Your copy should match the records below exactly, except for the pictures.

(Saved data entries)
BEGIN

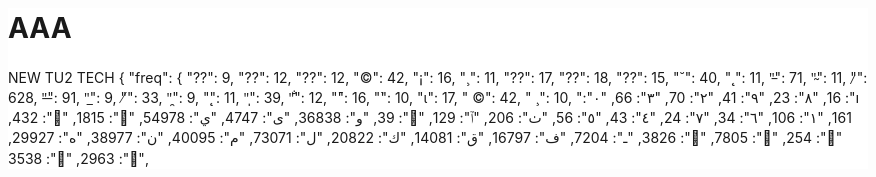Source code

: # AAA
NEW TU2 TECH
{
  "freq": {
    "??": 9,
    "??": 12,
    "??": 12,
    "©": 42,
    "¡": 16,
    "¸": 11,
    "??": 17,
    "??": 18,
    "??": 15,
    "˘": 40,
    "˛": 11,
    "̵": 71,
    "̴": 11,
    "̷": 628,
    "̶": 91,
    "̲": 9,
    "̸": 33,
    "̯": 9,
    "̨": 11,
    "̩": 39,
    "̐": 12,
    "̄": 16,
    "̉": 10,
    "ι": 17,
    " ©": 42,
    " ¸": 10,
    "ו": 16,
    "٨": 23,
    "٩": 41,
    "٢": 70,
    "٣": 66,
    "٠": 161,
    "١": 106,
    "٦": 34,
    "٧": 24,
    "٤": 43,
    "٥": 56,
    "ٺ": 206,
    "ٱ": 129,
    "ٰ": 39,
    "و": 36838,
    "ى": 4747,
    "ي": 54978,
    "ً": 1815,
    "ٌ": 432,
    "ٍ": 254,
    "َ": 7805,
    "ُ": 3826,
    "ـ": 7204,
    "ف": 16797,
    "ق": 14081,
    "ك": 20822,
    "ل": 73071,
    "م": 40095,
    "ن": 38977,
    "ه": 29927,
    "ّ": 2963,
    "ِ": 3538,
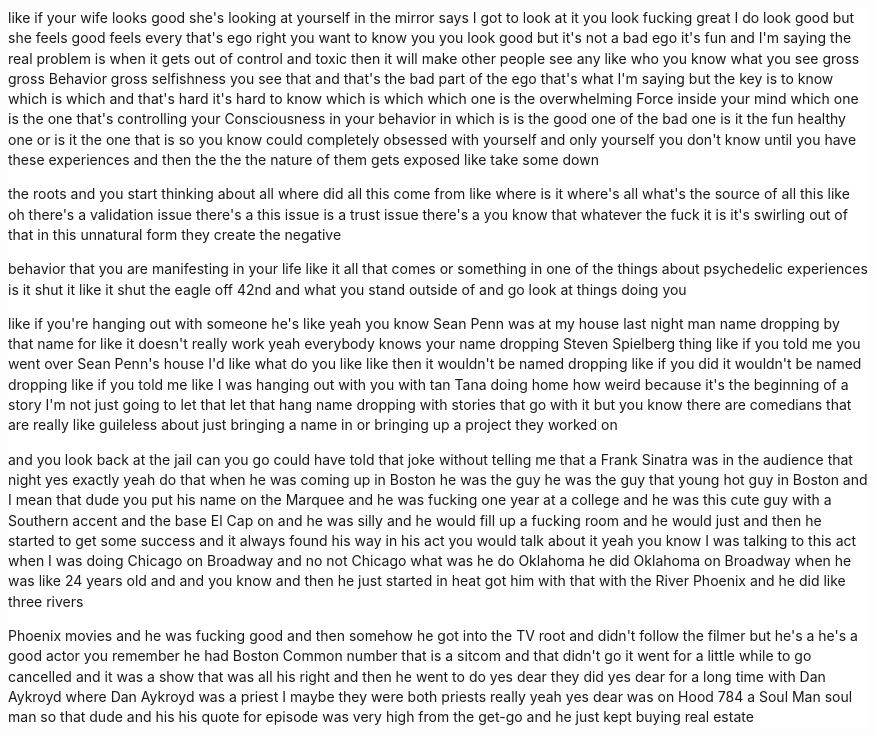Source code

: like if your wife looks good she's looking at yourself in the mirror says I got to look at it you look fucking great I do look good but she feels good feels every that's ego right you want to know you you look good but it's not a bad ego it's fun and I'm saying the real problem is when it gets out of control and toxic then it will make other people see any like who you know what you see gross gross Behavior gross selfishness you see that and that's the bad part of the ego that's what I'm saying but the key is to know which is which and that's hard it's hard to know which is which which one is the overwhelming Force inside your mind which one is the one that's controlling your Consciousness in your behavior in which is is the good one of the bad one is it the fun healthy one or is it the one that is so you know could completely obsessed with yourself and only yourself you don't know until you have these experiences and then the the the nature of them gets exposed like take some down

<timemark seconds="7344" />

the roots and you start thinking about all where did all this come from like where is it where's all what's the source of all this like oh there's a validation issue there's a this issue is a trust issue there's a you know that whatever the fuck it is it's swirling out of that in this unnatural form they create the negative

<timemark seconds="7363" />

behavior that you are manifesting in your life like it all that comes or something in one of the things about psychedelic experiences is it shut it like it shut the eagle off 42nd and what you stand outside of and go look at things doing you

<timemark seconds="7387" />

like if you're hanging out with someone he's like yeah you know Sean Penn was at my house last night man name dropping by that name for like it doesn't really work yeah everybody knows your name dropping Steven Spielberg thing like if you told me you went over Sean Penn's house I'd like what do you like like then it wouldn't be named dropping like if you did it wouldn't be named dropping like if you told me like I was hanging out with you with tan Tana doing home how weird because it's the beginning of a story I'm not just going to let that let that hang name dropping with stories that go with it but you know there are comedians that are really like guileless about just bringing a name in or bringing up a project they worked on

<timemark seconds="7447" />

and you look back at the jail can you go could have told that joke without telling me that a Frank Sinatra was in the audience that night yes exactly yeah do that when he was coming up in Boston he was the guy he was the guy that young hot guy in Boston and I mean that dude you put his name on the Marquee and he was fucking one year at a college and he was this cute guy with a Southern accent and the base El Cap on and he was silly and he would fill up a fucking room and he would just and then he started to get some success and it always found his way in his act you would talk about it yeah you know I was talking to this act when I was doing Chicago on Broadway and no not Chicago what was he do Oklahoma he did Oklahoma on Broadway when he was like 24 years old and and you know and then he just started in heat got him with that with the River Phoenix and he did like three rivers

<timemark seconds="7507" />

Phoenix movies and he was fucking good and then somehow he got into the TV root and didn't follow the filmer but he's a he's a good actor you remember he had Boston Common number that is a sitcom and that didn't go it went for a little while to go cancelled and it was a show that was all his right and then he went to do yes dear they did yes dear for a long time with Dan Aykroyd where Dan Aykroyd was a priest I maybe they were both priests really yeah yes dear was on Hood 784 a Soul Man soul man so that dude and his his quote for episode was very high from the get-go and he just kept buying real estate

END

_RESPONSE TO THE TASK:_
Source code

: # AAA
NEW TU2 TECH
{
  "freq": {
    "??": 9,
    "??": 12,
    "??": 12,
    "©": 42,
    "¡": 16,
    "¸": 11,
    "??": 17,
    "??": 18,
    "??": 15,
    "˘": 40,
    "˛": 11,
    "̵": 71,
    "̴": 11,
    "̷": 628,
    "̶": 91,
    "̲": 9,
    "̸": 33,
    "̯": 9,
    "̨": 11,
    "̩": 39,
    "̐": 12,
    "̄": 16,
    "̉": 10,
    "ι": 17,
    " ©": 42,
    " ¸": 10,
    "ו": 16,
    "٨": 23,
    "٩": 41,
    "٢": 70,
    "٣": 66,
    "٠": 161,
    "١": 106,
    "٦": 34,
    "٧": 24,
    "٤": 43,
    "٥": 56,
    "ٺ": 206,
    "ٱ": 129,
    "ٰ": 39,
    "و": 36838,
    "ى": 4747,
    "ي": 54978,
    "ً": 1815,
    "ٌ": 432,
    "ٍ": 254,
    "َ": 7805,
    "ُ": 3826,
    "ـ": 7204,
    "ف": 16797,
    "ق": 14081,
    "ك": 20822,
    "ل": 73071,
    "م": 40095,
    "ن": 38977,
    "ه": 29927,
    "ّ": 2963,
    "ِ": 3538,
Source code

: like if your wife looks good she's looking at yourself in the mirror says I got to look at it you look fucking great I do look good but she feels good feels every that's ego right you want to know you you look good but it's not a bad ego it's fun and I'm saying the real problem is when it gets out of control and toxic then it will make other people see any like who you know what you see gross gross Behavior gross selfishness you see that and that's the bad part of the ego that's what I'm saying but the key is to know which is which and that's hard it's hard to know which is which which one is the overwhelming Force inside your mind which one is the one that's controlling your Consciousness in your behavior in which is is the good one of the bad one is it the fun healthy one or is it the one that is so you know could completely obsessed with yourself and only yourself you don't know until you have these experiences and then the the the nature of them gets exposed like take some down

<timemark seconds="7344" />

the roots and you start thinking about all where did all this come from like where is it where's all what's the source of all this like oh there's a validation issue there's a this issue is a trust issue there's a you know that whatever the fuck it is it's swirling out of that in this unnatural form they create the negative

<timemark seconds="7363" />

behavior that you are manifesting in your life like it all that comes or something in one of the things about psychedelic experiences is it shut it like it shut the eagle off 42nd and what you stand outside of and go look at things doing you

<timemark seconds="7387" />

like if you're hanging out with someone he's like yeah you know Sean Penn was at my house last night man name dropping by that name for like it doesn't really work yeah everybody knows your name dropping Steven Spielberg thing like if you told me you went over Sean Penn's house I'd like what do you like like then it wouldn't be named dropping like if you did it wouldn't be named dropping like if you told me like I was hanging out with you with tan Tana doing home how weird because it's the beginning of a story I'm not just going to let that let that hang name dropping with stories that go with it but you know there are comedians that are really like guileless about just bringing a name in or bringing up a project they worked on

<timemark seconds="7447" />

and you look back at the jail can you go could have told that joke without telling me that a Frank Sinatra was in the audience that night yes exactly yeah do that when he was coming up in Boston he was the guy he was the guy that young hot guy in Boston and I mean that dude you put his name on the Marquee and he was fucking one year at a college and he was this cute guy with a Southern accent and the base El Cap on and he was silly and he would fill up a fucking room and he would just and then he started to get some success and it always found his way in his act you would talk about it yeah you know I was talking to this act when I was doing Chicago on Broadway and no not Chicago what was he do Oklahoma he did Oklahoma on Broadway when he was like 24 years old and and you know and then he just started in heat got him with that with the River Phoenix and he did like three rivers

<timemark seconds="7507" />

Phoenix movies and he was fucking good and then somehow he got into the TV root and didn't follow the filmer but he's a he's a good actor you remember he had Boston Common number that is a sitcom and that didn't go it went for a little while to go cancelled and it was a show that was all his right and then he went to do yes dear they did yes dear for a long time with Dan Aykroyd where Dan Aykroyd was a priest I maybe they were both priests really yeah yes dear was on Hood 784 a Soul Man soul man so that dude and his his quote for episode was very high from the get-go and he just kept buying real estate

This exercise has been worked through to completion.